Document text Start Marker

# 2 Yew Bowls From A Small Green Log



## akmslingshots (Mar 2, 2012)

well.. having no bandsaw blades is driving me nuts, and the weather is too bad to shoot so this is what happens...


----------



## BCLuxor (Aug 24, 2010)

That tool is a beast just like a huge dremmel .


----------



## akmslingshots (Mar 2, 2012)

luxor5 said:


> That tool is a beast just like a huge dremmel .


its very cool, the guard really hinders it, but would not like it clipping a finger so too scared to just use the grinder guard at the minute


----------



## Jim Williams (Jul 6, 2011)

Have you seen these Andy? http://www.the2terrys.com/wasp.html


----------



## akmslingshots (Mar 2, 2012)

Sling Jim said:


> Have you seen these Andy? http://www.the2terrys.com/wasp.html


Indeed i have thank you, had forgotten about it though.

I dont have the spare cash. Once i have my wood/leather supplies sorted it is deffo on my to get list! It really does look awesome, I would like to invest in a proper pillar drill too as the one I have never lines up as accurate as I would like.


----------



## Slingkid (Apr 30, 2011)

looks good, u get really bored without a band saw. is the backround music evernescence ????

Document text End Marker
Available data Start Marker

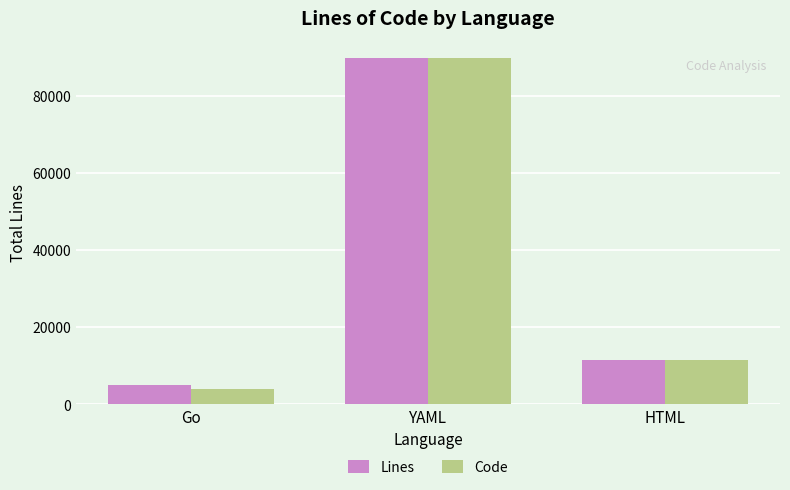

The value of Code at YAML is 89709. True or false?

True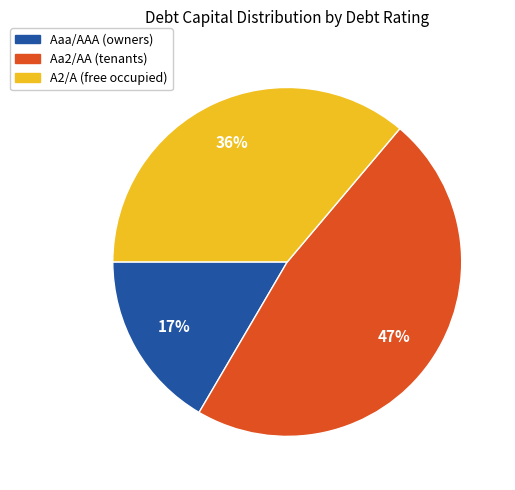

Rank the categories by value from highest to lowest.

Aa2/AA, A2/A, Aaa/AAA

Available data End Marker

__What to work on__:
1 > In the yew bowl thread, translate this sentence into Spanish: "It really does look awesome, I would like to invest in a proper pillar drill too as the one I have never lines up as accurate as I would like."
2 > Carry on the forum thread about the two yew bowls from its last post.

__Answers by item__:
1 > La verdad es que se ve increíble; también me gustaría invertir en un taladro de columna en condiciones, ya que el que tengo nunca se alinea con la precisión que me gustaría.

2 >
----------



## akmslingshots (Mar 2, 2012)

Slingkid said:


> looks good, u get really bored without a band saw. is the backround music evernescence ????


I believe it is, just threw that vid together with music from youtube, not really had a play around with the audio side yet


----------



## Btoon84 (Nov 22, 2011)

you're gonna kill your back leaning over your work like that







I tend to do the same thing..... and regret it!


----------



## akmslingshots (Mar 2, 2012)

Btoon84 said:


> you're gonna kill your back leaning over your work like that
> 
> 
> 
> ...


I am to scared to put the work into my other vice, its big and metal, the thought of those teeth clipping it makes me shiver


----------



## e~shot (Jun 3, 2010)

Fantastic job mate!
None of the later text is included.